Setelah baca, saya punya pendapat sendiri. No, we can't measure happiness. Happiness is totally relative to many other people. Banyak orang bahagia atas hal-hal kecil yang mereka punya, banyak juga orang bahagia atas pencapaian besar yang mereka raih. And no, geographies doesn't really matter in people's happiness, but the relationship between the people does. Hubungan antar masyarakat berperan besar bagi kebahagiaan mereka. Ini terbukti di Islandia, dimana negaranya dinyatakan sebagai salah satu negara paling bahagia, dengan masyarakat yang sangat suka membantu sesama, dan tidak menganggap kegagalan orang lain sebagai suatu hal yang harus ditertawakan atau dipermalukan.

"Hell isn't other people. Seventy percent of our happiness rests on our relationships with other people."

“Our happiness is completely and utterly intertwined with other people: family and friends and neighbors and the woman you hardly notice who cleans your office. Happiness is not a noun or verb. It's a conjunction. Connective tissue.”

February 10, 2013

Winterlicht (Finnikin of the Rock) by Melina Marchetta


Judul: Winterlicht (Finnikin of the Rock) - Lumatere Chronicles #1
Penulis: Melina Marchetta
Penerjemah: Leinovar Bahfein & Devi Riana Safitri
Penerbit: Ufuk Fiction
Tebal: 578 hlm

***

Kutukan menyelimuti Lumatere. Tidak ada yang bisa memasuki atau meninggalkan negara itu. Hanya Finnikin yang mampu menemukan pewaris takhta yang hilang dan membawanya kembali ke Lumatere. Pertemuan Finnikin dengan seorang gadis cantik bernama Evanjalin membawanya dalam sebuah misi yang penuh bahaya. Mampukah dia menyelamatkan negerinya? Ataukah pesona dan keangkuhan Evanjalin justru menghalangi rencananya?

***

‘Dark will lead the light, and our resurdus will rise.
And he will hold two hands of the one he pledged to save.
And then the gate will fall, but his pain shall never cease
His seed will issue kings, but he will never reign.'

Seharusnya semua buku Melina Marchetta itu diberi tanda 'Jaminan Keren' di setiap covernya. Dari semua novel beliau yang udah saya baca, nggak ada yang nggak saya suka. Termasuk buku pertama dari Lumatere Chronicles ini. Meskipun sempet ragu sama kemampuan beliau nulis cerita fantasy, this book successfully proved that she's a truly skilled author.
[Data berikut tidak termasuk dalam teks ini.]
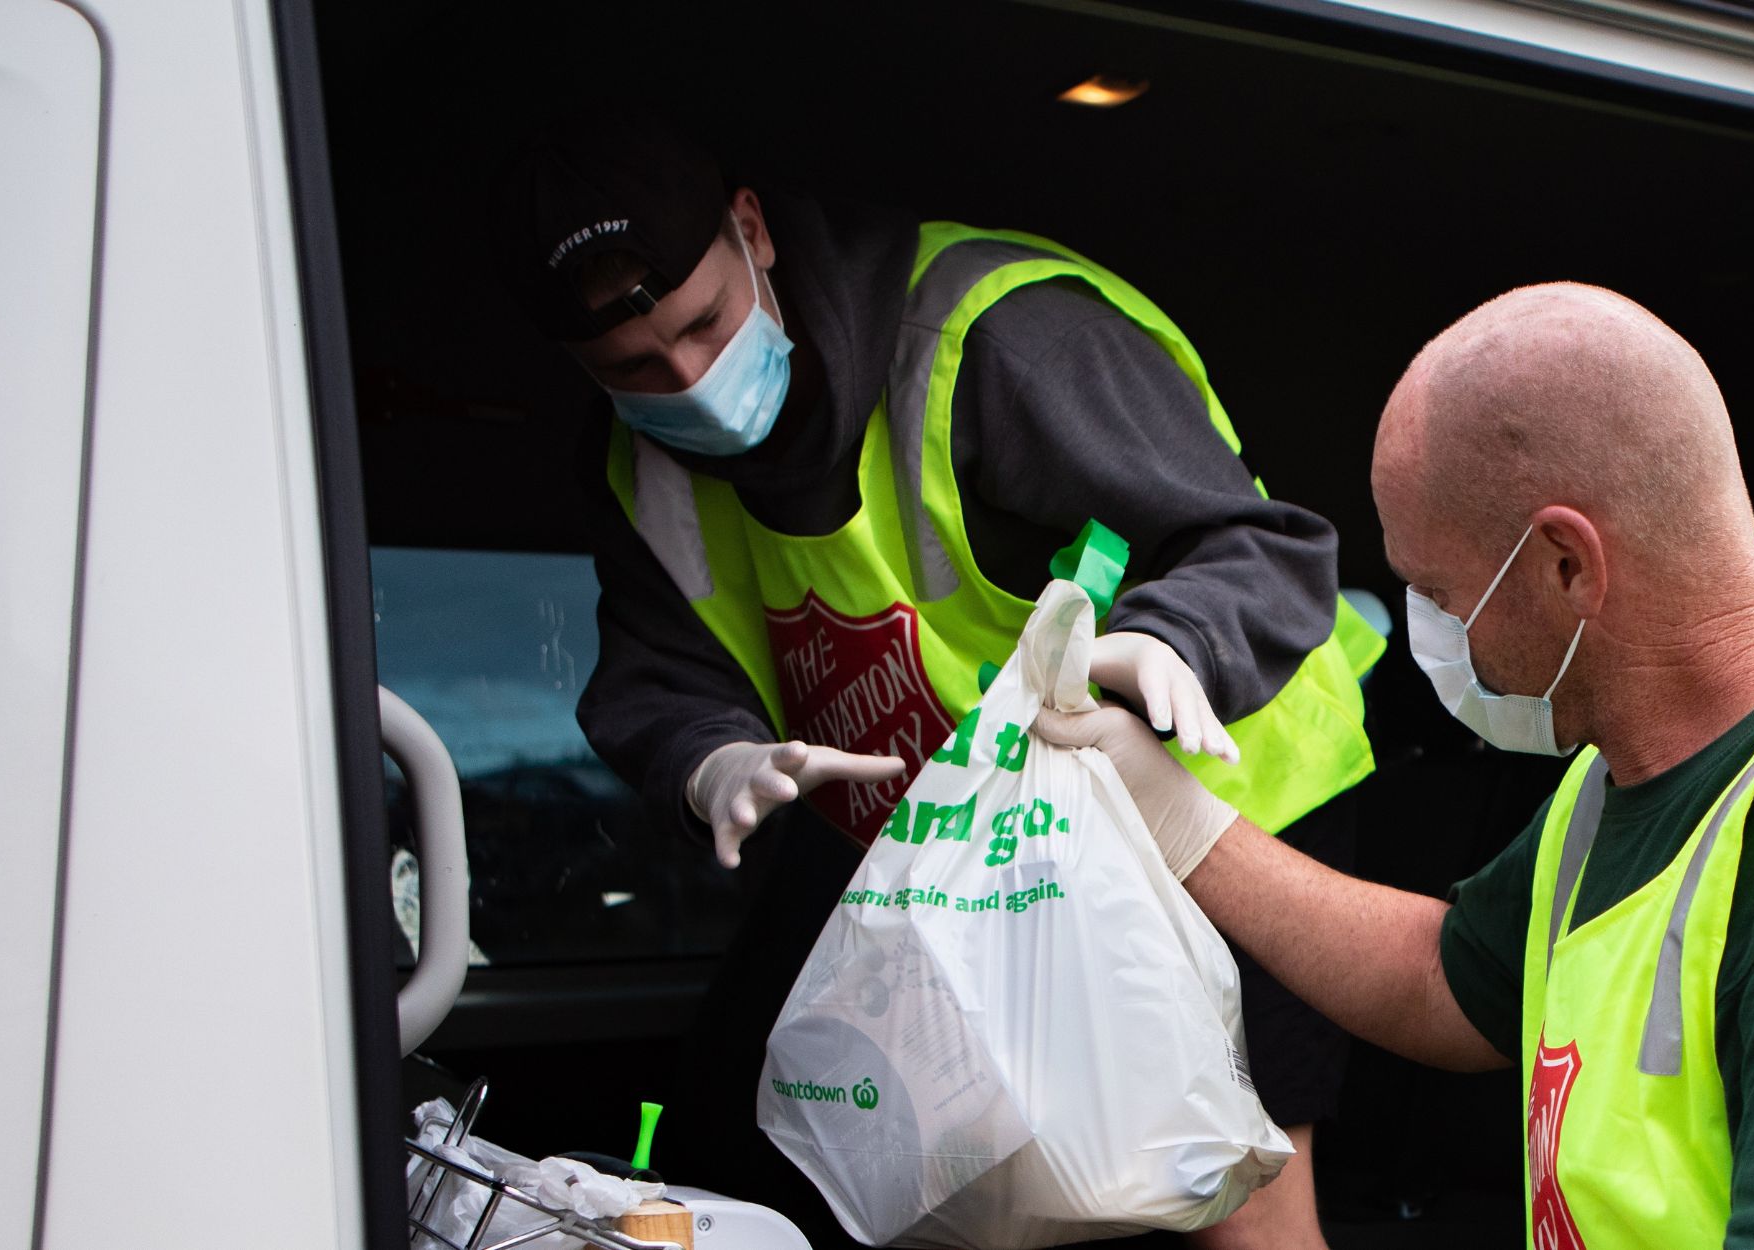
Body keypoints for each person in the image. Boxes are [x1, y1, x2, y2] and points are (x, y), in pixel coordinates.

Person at [1039, 285, 1754, 1248]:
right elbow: (1446, 979)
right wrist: (1180, 823)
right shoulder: (1620, 783)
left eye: (1441, 590)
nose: (1436, 634)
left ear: (1567, 563)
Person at [501, 122, 1382, 1249]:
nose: (687, 379)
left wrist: (1172, 641)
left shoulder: (996, 338)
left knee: (1225, 1189)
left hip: (1223, 801)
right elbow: (662, 673)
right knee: (964, 1184)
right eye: (633, 366)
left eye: (705, 325)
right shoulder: (641, 468)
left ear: (753, 231)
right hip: (976, 868)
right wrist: (710, 756)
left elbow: (1264, 549)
Awalnya Finnikin merasa terganggu dengan kehadiran Evanjalin, biarawati berpakaian lusuh yang kini mengikuti perjalanannya dengan Sir Topher. Evanjalin meyakinkan mereka bahwa Pangeran Balthazar masih hidup, dan ia bisa membawa mereka kepada Sang Pangeran untuk kemudian kembali merebut tanah Lumatere yang terkutuk setelah peristiwa 5 Hari Tak Terperikan yang memilukan terjadi, sepuluh tahun lalu. Peristiwa itu telah memaksa seluruh warga Lumatere terpecah belah, sebagian berhasil melarikan diri pergi ke negara lain, namun harus berkubang dalam kesulitan hidup di tanah pengungsi. Sebagian lagi terkurung dalam Lumatere dan tak bisa kemana-mana akibat kutukan Seranonna, dan harus merasakan kejamnya pemerintahan Raja Gadungan yang telah merebut kekuasaan dan melakukan pembunuhan keji terhadap keluarga kerajaan yang dulu, yang amat dicintai dan dihormati rakyat Lumatere.
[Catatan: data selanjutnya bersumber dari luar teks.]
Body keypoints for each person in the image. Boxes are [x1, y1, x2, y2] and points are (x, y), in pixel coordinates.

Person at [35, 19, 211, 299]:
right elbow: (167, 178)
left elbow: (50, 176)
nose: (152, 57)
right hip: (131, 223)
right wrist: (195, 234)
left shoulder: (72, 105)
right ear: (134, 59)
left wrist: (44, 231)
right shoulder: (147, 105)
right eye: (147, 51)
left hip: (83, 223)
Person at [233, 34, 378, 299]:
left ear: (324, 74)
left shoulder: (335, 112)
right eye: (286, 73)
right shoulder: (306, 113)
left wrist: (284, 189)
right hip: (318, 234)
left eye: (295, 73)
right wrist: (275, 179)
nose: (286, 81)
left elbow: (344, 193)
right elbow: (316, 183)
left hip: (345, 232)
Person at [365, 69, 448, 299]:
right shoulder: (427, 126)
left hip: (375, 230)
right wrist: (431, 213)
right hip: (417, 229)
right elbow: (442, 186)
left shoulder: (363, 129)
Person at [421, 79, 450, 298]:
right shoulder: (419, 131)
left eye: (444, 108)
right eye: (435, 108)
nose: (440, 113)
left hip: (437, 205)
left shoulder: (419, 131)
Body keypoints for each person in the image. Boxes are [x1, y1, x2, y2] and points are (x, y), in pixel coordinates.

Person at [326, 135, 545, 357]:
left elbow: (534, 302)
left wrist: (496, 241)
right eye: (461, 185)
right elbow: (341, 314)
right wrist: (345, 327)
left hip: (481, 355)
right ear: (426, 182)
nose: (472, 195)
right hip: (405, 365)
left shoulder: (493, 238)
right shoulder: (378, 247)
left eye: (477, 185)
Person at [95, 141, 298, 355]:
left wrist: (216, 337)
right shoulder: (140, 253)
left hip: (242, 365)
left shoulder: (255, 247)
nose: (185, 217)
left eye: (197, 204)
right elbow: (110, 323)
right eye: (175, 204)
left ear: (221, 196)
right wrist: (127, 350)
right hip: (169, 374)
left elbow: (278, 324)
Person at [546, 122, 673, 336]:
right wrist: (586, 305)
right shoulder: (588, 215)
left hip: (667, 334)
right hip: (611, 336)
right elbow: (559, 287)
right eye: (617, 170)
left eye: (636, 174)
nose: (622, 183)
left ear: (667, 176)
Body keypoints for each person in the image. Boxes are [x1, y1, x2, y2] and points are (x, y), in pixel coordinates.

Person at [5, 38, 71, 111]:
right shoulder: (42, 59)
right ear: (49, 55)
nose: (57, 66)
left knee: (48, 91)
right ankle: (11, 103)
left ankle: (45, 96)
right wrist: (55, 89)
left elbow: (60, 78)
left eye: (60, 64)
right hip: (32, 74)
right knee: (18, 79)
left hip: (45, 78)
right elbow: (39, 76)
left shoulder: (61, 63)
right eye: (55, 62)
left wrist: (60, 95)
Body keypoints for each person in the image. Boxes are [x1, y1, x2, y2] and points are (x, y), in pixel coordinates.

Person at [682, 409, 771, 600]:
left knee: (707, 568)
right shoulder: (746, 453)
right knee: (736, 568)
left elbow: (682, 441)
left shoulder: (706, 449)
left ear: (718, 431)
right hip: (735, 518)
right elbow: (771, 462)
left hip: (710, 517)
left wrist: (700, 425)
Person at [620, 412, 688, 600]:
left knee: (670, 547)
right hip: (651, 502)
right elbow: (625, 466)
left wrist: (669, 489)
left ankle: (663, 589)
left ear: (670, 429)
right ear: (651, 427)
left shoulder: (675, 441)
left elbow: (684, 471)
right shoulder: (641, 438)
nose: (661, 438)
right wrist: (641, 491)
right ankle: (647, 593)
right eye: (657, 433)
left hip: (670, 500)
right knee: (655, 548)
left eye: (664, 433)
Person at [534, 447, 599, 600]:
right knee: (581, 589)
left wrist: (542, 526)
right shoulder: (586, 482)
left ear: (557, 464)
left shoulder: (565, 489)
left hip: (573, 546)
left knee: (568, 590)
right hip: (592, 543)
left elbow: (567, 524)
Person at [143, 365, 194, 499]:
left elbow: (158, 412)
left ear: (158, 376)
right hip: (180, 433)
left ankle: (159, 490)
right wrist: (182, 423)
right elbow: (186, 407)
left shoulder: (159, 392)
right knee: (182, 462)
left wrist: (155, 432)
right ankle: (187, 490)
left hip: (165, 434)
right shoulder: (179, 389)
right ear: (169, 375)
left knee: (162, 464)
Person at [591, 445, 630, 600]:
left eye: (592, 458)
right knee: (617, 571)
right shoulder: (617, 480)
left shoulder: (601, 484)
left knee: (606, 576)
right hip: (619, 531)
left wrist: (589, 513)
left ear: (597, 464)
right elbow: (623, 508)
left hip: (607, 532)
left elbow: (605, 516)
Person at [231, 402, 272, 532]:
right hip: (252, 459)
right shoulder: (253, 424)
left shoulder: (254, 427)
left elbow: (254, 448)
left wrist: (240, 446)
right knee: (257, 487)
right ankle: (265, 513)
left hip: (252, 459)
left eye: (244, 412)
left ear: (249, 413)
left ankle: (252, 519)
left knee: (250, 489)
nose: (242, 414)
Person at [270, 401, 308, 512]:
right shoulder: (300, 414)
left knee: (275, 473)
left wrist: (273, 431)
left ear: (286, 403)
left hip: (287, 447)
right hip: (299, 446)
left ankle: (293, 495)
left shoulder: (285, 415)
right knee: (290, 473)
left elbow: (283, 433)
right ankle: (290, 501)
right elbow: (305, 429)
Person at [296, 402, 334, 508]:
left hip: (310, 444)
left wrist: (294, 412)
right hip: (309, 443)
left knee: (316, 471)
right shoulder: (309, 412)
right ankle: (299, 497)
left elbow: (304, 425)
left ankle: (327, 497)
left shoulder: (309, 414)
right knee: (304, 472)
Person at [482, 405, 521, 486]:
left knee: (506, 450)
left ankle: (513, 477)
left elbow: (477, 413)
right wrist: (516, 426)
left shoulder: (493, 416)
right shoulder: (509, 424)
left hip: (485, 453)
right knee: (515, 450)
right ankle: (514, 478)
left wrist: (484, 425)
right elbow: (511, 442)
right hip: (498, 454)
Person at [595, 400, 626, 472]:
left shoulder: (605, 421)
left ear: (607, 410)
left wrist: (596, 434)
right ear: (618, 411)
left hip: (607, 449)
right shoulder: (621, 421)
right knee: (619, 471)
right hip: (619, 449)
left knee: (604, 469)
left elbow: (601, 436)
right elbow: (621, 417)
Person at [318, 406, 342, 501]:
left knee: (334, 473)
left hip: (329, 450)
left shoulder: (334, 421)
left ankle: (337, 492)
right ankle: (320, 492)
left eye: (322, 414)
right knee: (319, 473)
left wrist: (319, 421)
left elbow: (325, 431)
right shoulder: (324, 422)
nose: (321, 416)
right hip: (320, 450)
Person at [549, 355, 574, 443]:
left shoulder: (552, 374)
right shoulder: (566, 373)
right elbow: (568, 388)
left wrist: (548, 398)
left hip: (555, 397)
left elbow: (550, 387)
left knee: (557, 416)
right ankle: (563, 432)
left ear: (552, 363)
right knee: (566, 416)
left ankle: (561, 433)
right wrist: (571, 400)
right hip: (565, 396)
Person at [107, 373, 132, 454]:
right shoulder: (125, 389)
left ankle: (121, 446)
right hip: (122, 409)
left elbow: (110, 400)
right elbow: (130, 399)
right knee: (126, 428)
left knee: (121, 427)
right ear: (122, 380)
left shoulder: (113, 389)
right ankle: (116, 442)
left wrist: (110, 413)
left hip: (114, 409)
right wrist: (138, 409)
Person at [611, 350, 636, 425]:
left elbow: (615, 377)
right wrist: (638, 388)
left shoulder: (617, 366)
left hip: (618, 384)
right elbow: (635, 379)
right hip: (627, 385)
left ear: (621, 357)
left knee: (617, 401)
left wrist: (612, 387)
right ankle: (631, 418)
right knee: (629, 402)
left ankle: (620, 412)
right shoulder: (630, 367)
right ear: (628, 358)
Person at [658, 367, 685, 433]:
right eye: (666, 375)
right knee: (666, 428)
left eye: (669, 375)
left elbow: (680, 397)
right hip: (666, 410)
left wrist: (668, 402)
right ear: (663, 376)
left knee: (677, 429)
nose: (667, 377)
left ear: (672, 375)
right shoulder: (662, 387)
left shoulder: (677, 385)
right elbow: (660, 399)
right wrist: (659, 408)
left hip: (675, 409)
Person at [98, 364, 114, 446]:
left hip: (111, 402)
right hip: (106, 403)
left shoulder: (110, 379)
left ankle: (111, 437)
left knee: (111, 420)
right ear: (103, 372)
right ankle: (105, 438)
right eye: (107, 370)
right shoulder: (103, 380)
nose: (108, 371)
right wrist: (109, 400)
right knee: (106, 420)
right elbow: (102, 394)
Jelas Finnikin tidak bisa memercayai Evanjalin, karena siapalah gadis itu? Namun setelah mereka terlibat dalam runtutan kejadian yang membuat Finnikin dipenjara di sebuah tambang negara Sorel dan berhasil menemui Ayahnya, Kapten Trevanion yang selama ini dikira sudah mati, lalu bergabung kembali dengan Pasukan Keamanan di Yutlind berkat petunjuk Evanjalin, Finnikin menyadari bahwa biarawati itu bukan gadis biasa. Evanjalin mengaku punya kemampuan untuk masuk ke dalam mimpi penduduk Lumatere yang masih hidup, hingga ia dapat mengetahui keberadaan mereka. Ia juga bersikeras agar Finnikin membawa rakyat Lumatere kembali ke tanah mereka dan melakukan pembalasan. Tapi mereka tidak dapat menembus kutukan bila tak ada Pangeran Balthazar. Benarkah Balthazar masih hidup? Dan siapa sebenarnya Evanjalin?

“There are worse things than a lie and there are better things than the truth!”